Qui c’è un equivoco con se stessi, prima ancora che con l’altro: non si può rafforzare la propria autostima, suscitando gli istinti più bassi dell’altro; l’autostima si rafforza se si è in grado di destare l’ammirazione delle persone di valore, e facendo leva sulle qualità interiori della propria persona, non sull’esibizione generosa del corpo nudo. Certo, a tutti fa piacere sentirsi belli e desiderati: ma “bello” non è sinonimo di “sexy” e, quanto all’essere desiderati, c’è modo e modo di esserlo; anche le prostitute, che si mostrano sui viali di periferia, fanno di tutto per suscitare il desiderio dei potenziali clienti.

La contraddizione è che la casalinga, la studentessa, l’impiegata, vogliono suscitare il massimo del desiderio, utilizzando più o meno le stesse strategie apparenti della prostituta professionale; ma poi si meravigliano e si arrabbiano, se scoprono che ad avvicinarle sono uomini propensi a trattarle press’a poco come delle prostitute: eppure il codice linguistico dell’abbigliamento, del trucco, della camminata, è praticamente lo stesso.

Quanta ignoranza si cela dietro certi comportamenti, e di quanta inutile frustrazione questi ultimi sono la causa: inutile, perché non serve a indurre una maggiore consapevolezza, ma accresce proprio quel disagio esistenziale, quella mancanza di autostima, cui si voleva sfuggire. Il serpente si morde la coda: l’esibizione del corpo, che voleva esorcizzare la paura di non essere, conferma, attraverso l’accostamento deludente dell’altro, il senso di solitudine e di scarso valore di sé.
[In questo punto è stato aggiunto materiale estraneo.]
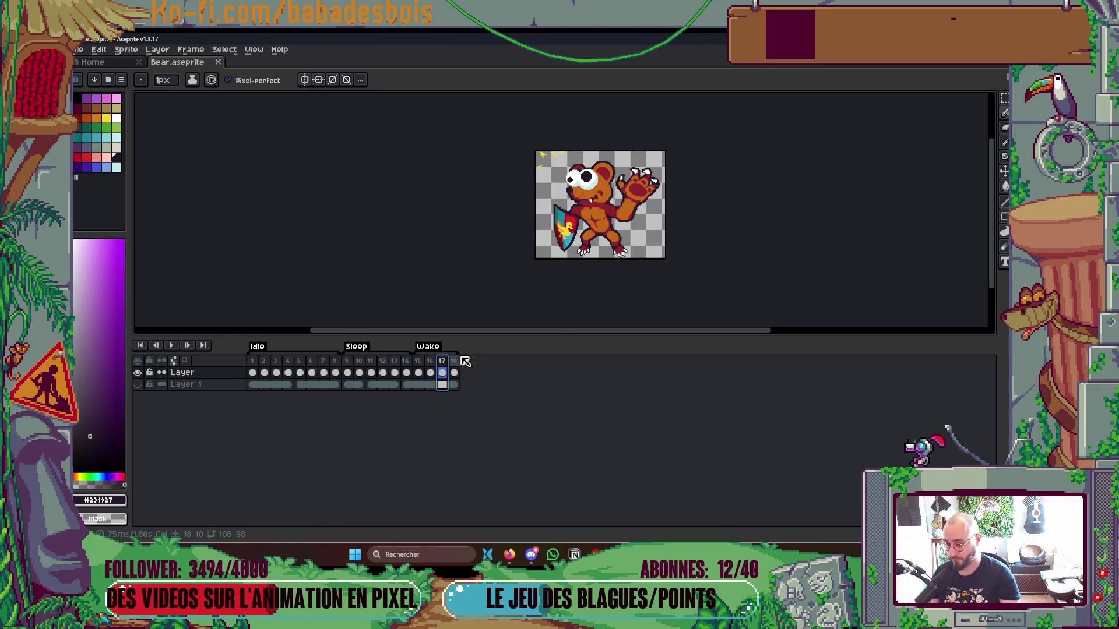
Select frames 15–17 and duplicate them onto the end of the Wake animation.
drag(418, 362, 445, 366)
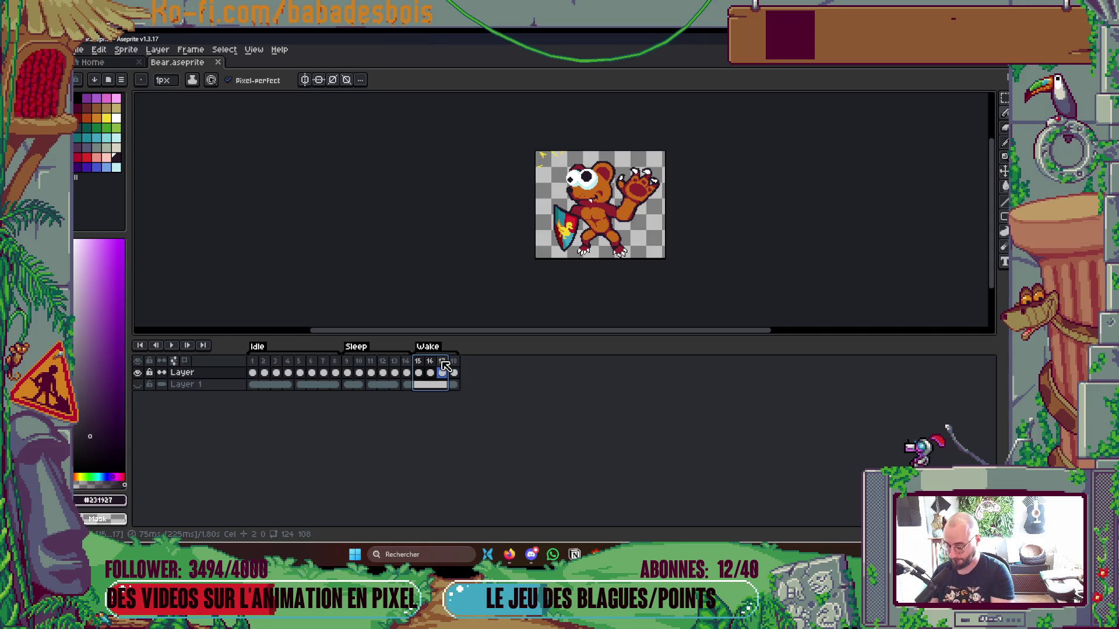
key(alt+n)
key(ctrl+z)
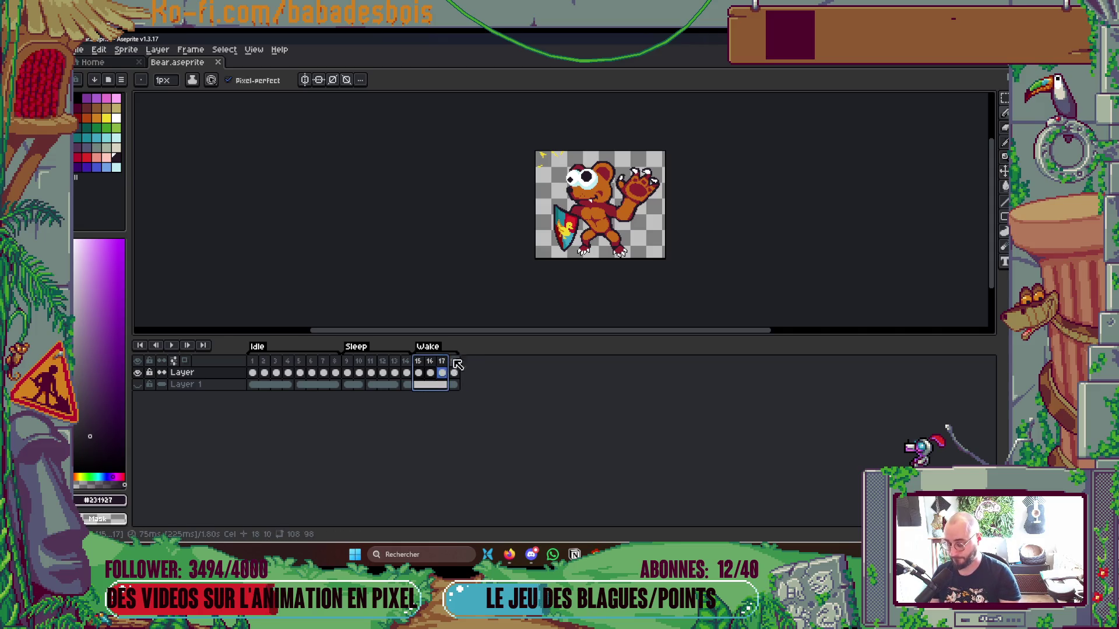
key(alt+n)
key(alt+n)
key(alt+n)
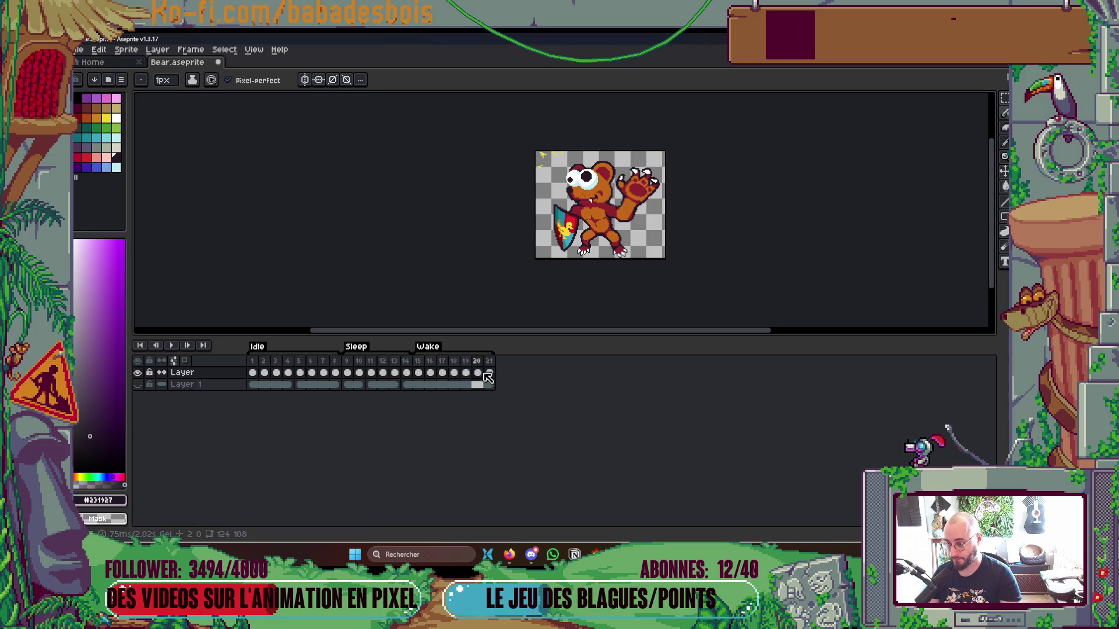
click(419, 362)
click(458, 372)
Step through the new frames, preview the Wake playback, and delete extra frames 19–21.
scroll(568, 204, up, 2)
key(g)
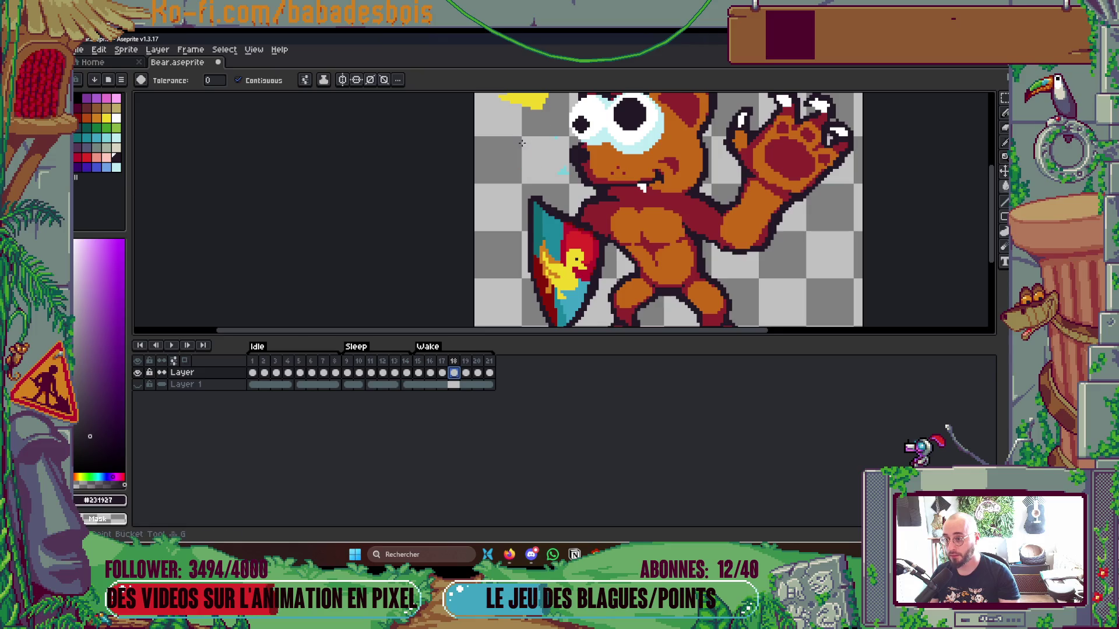
scroll(563, 174, up, 1)
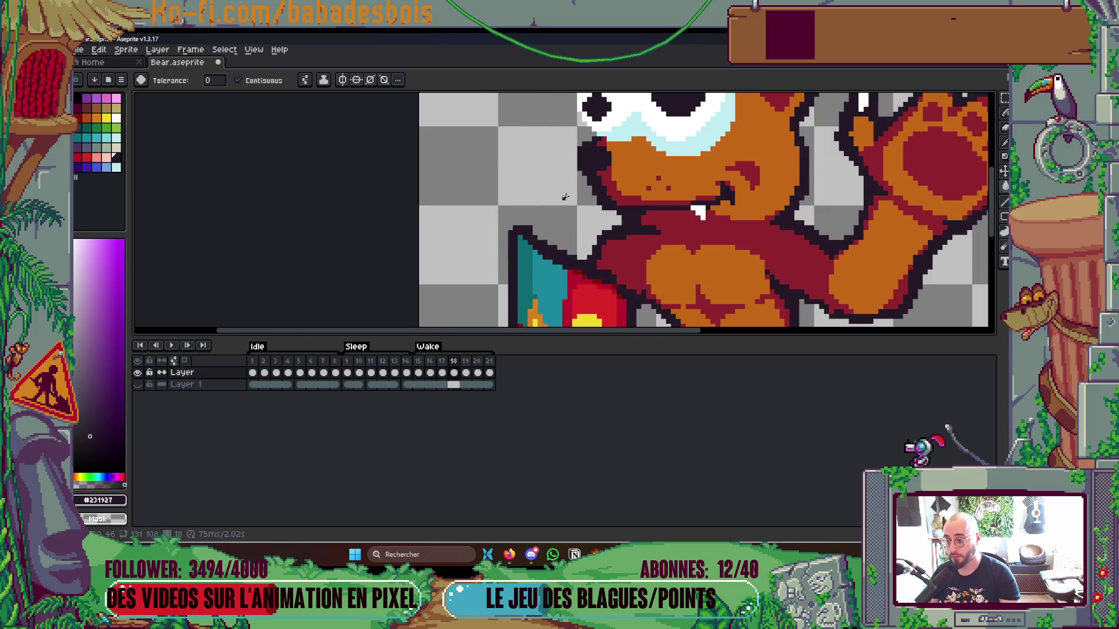
key(Right)
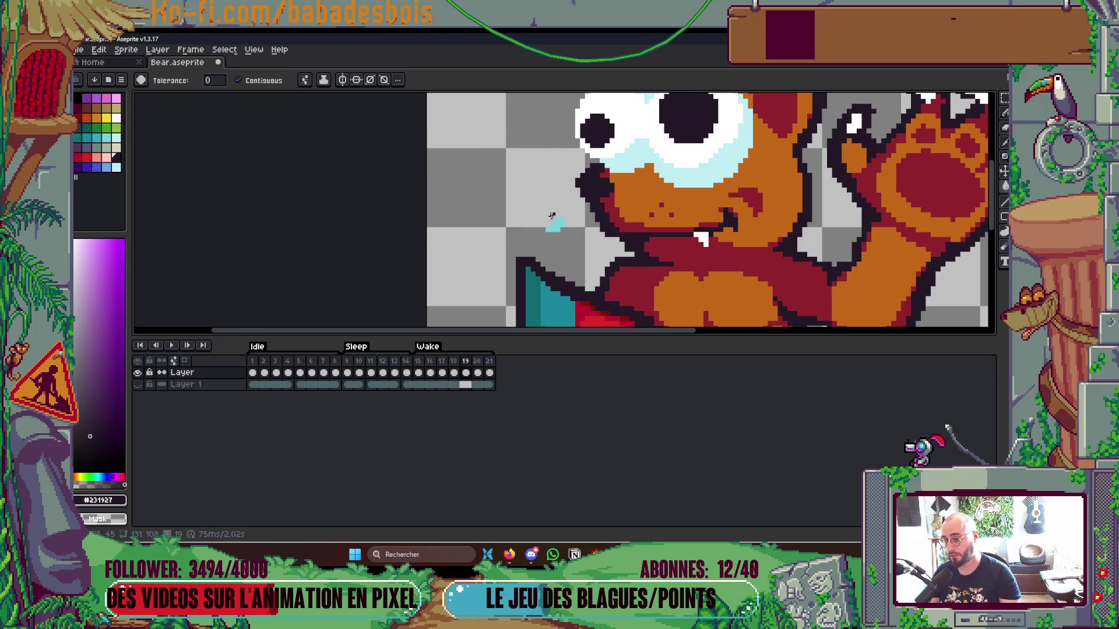
key(Right)
key(Right)
scroll(561, 220, down, 5)
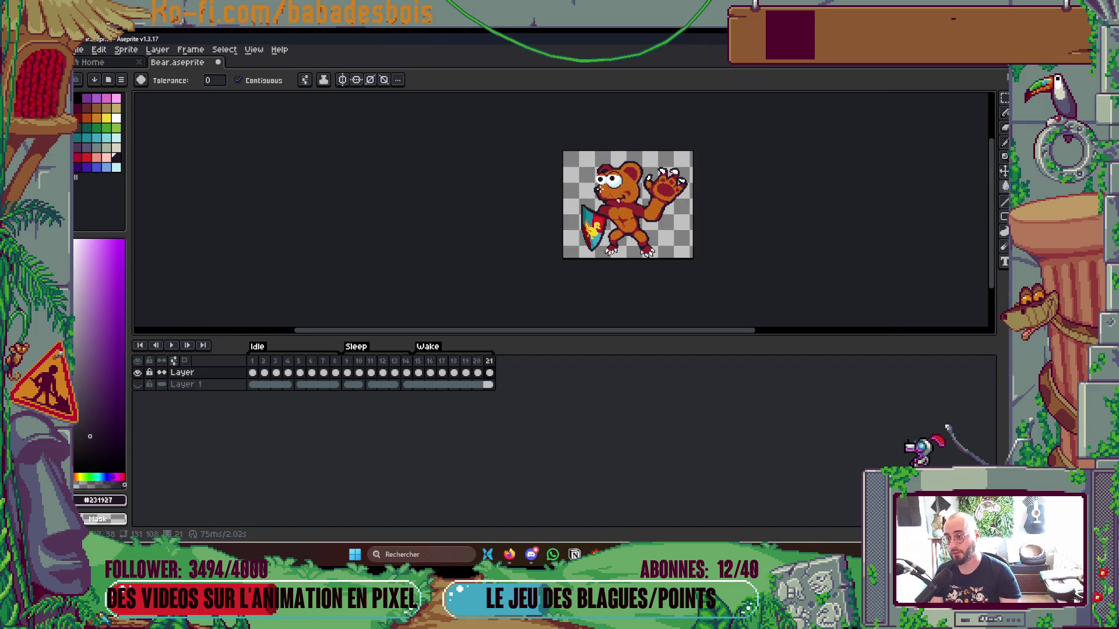
key(Return)
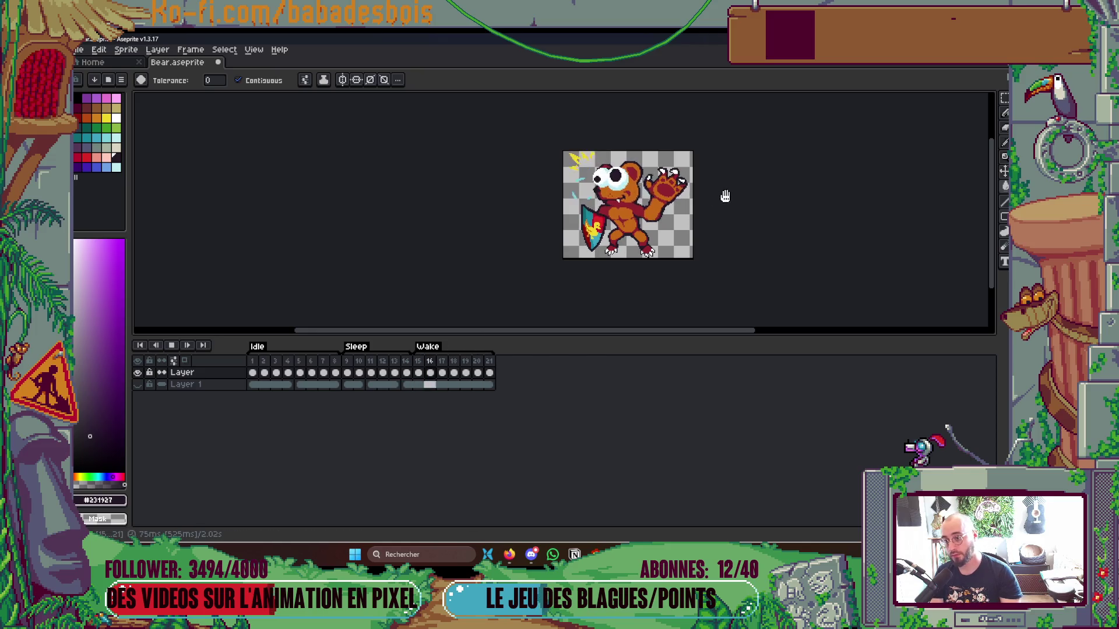
key(Return)
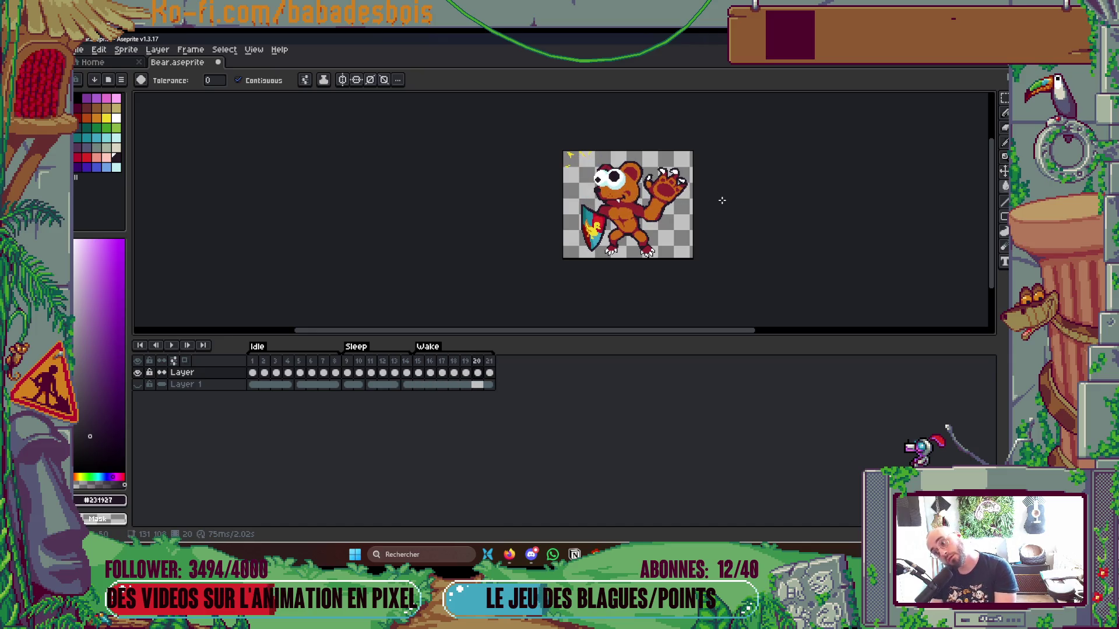
key(alt+BackSpace)
key(alt+BackSpace)
key(alt+BackSpace)
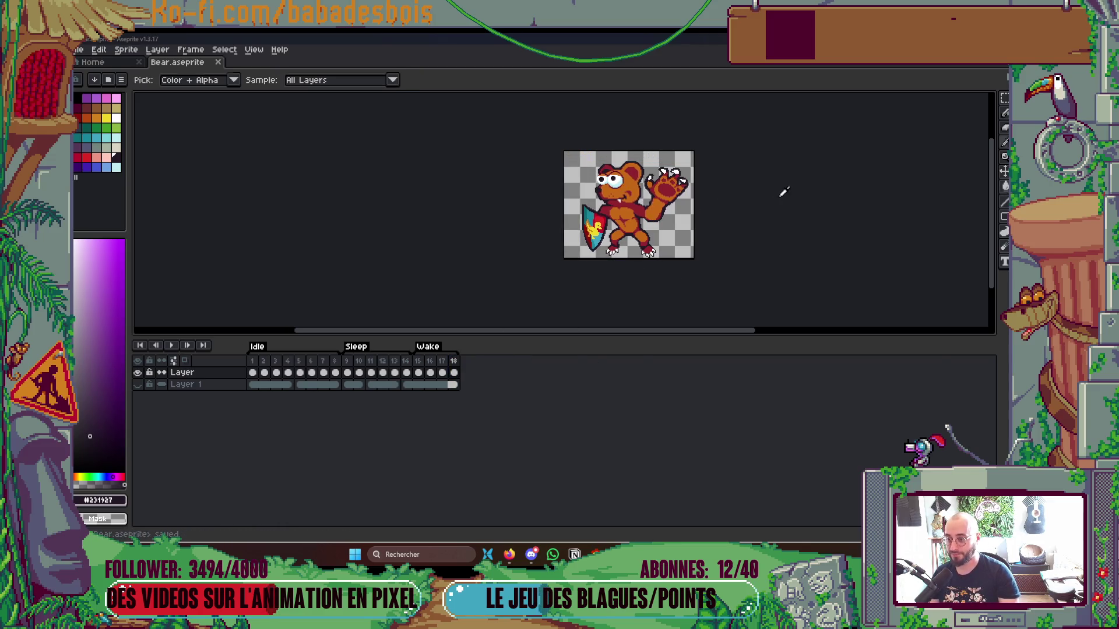
key(alt+Tab)
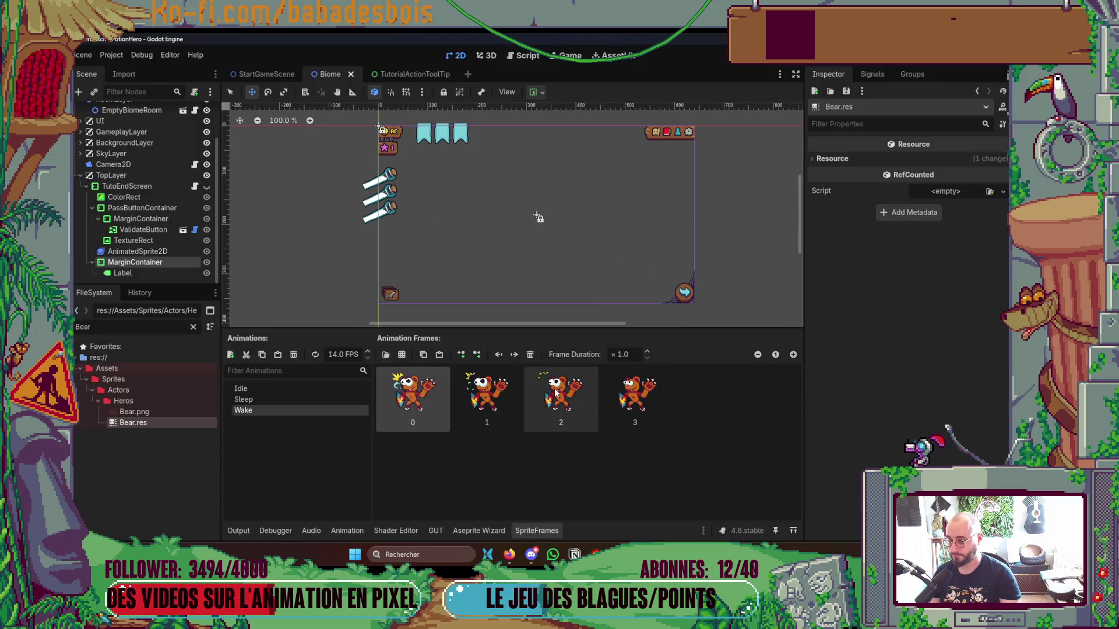
Close Godot's frames panel and add a new frame 22 after frame 21 in Aseprite.
click(556, 530)
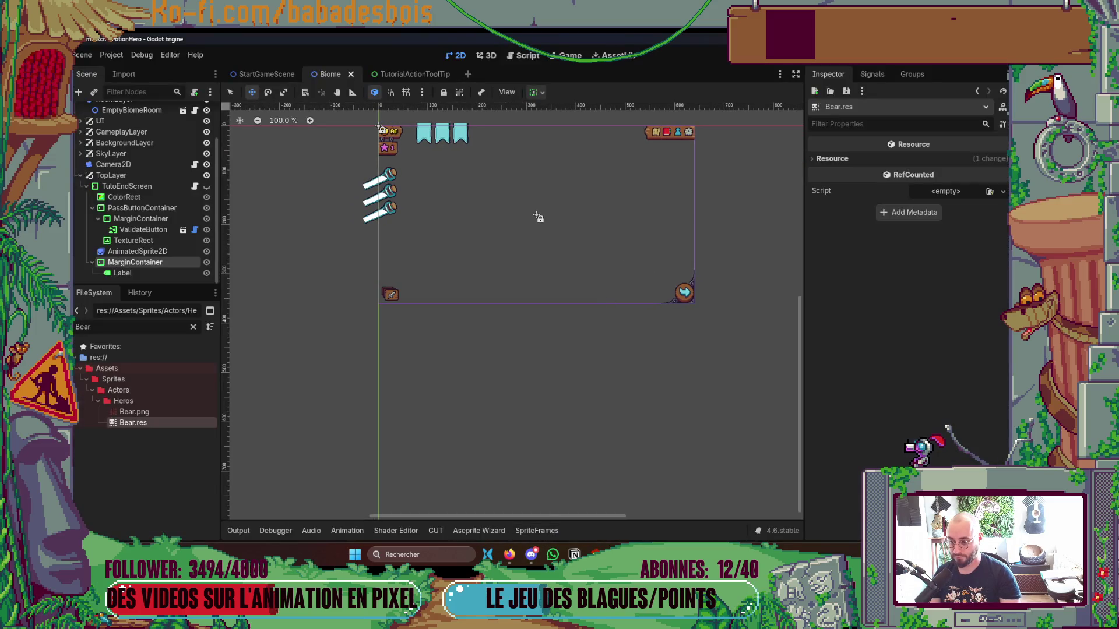
key(alt+Tab)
Un caso a parte, una specie di effetto collaterale, è quello dell’esibizione del corpo che, pur muovendo da motivazioni sostanzialmente simili a quelle già dette, si caratterizza per una maggiore inconsapevolezza, per una maggiore banalità e per una maggiore sciatteria: si mostra la propria nudità come per una sorta di riflesso condizionato, per conformismo, perché lo fanno tutti; ma senza neanche rendersi conto di tutte le implicazioni che ciò comporta e di tutti gli effetti che produce; in questi casi, lo stupore per le sgradite “attenzioni” dell’altro è autentico, il che non toglie che esso nasca da una colpevole ignoranza circa il proprio agire.

Infine, si torna sempre all’aureo motto di Socrate: «Conosci te stesso».

Chi si sforza di farlo, si rende conto del perché si comporti in un certo modo, del perché si esibisca, di che cosa, inconsciamente o consciamente, si aspetti, tema o desideri; mentre chi è analfabeta di se stesso, tenderà a reiterare sempre gli stessi comportamenti banali, immaturi, improduttivi.